Carl Hahn, the visionary German govt who championed the Beetle and Microbus within the U.S. and later led Volkswagen Group’s worldwide enlargement into China within the Eighties, died Jan. 14. He was 96.
Hahn died in his sleep at his house in Wolfsburg, in response to a spokeswoman from his charitable basis. A ceremony is deliberate for Tuesday, Jan. 24, Bloomberg reported.
A local of Chemnitz, Germany, Hahn joined VW in 1954, the place his father had been a high govt, and rose to guide the Germany automaker in 1982.
He had been head of Volkswagen North America when the Beetle triggered a cultlike following within the late Nineteen Sixties and early Seventies.
In a 2006 interview with Automotive News, Hahn recalled constructing VW’s following within the U.S. into what turned the German automaker’s market share zenith.
“We had the dramatic advantage of having the Army GIs return to America with our product, which gave it a certain image and mystique,” Hahn mentioned. “The distinction in our basic design philosophy and styling allowed us to stick out from the rather anonymous automotive scene of the 1950s, which was quite superficial and not caring for the customers. The American-brand dealers were making money, but there was not so much engineering thinking. The companies changed the fenders and that was it.”
He mentioned customers had grown “tired of Detroit, and they woke up to our vehicle. Americans wanted our cars as fast as we could sell them, as soon as we could build a structure of dealers that would give excellent service and as soon as we could get a parts supply that would be a model case.”
Hahn later left VW for 10 years, beginning in 1972, to grow to be CEO of provider Continental.
In his 11 years as VW chairman, Hahn reworked Volkswagen AG from a parochial German producer dwelling largely off the Golf right into a diversified worldwide automotive large. Hahn introduced VW to China, presided over the automaker’s acquisition of Spain’s Seat and the Czech producer Skoda, and fashioned joint ventures throughout the globe.

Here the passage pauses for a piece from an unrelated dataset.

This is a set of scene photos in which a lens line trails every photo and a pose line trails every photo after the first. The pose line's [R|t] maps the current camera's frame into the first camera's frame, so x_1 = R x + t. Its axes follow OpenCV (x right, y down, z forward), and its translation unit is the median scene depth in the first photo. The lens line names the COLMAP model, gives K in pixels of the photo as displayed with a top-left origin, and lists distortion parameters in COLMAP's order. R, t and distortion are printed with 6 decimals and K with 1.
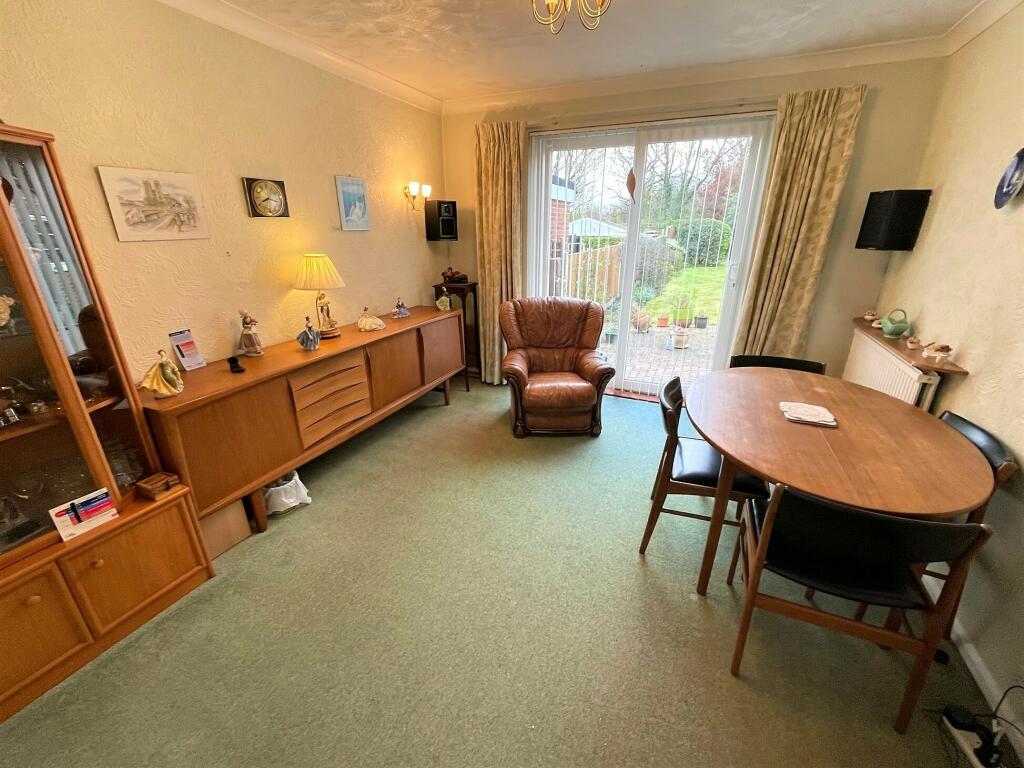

Hahn took over VW at an ungainly time for the German automaker, which had grow to be a “Golf empire” with a fierce focus on its main automotive mannequin and its European gross sales, mimicking its earlier experiences with the Beetle. The focus restricted VW’s future choices, which Hahn got down to broaden.
Hahn was instrumental in main VW into China by means of a three way partnership with Shanghai Automotive Industry Corp. that launched manufacturing in 1985.
The fruits of these efforts proceed to repay handsomely for VW, which has lengthy dominated the combustion engine automotive market in China, even because it lags home rivals there on electrical autos.
During his tenure with VW, Hahn additionally launched a number of joint ventures, together with a 1987 take care of Toyota Motor Corp. and a 1990 take care of Ford Motor Co. to collectively produce minivans in Setubal, Portugal.
He was additionally on the forefront of German reunification. In 1990 because the Soviet Union broke up, VW invested closely within the former East Germany, altering the automotive panorama there.
Hahn retired in 1993, succeeded by Ferdinand Piech. Hahn chronicled his profession in his 2005 autobiography My Years With Volkswagen.
Long after he left VW, Hahn remained an astute observer of the worldwide auto business, and a gifted prognosticator.
For instance, in 2010, at an occasion in South Korea at which he was a featured speaker, Hahn predicted that China would come to dominate the worldwide auto business, and that its fostering of electrical autos would function a method to “leapfrog its competitors in the traditional automotive industry.”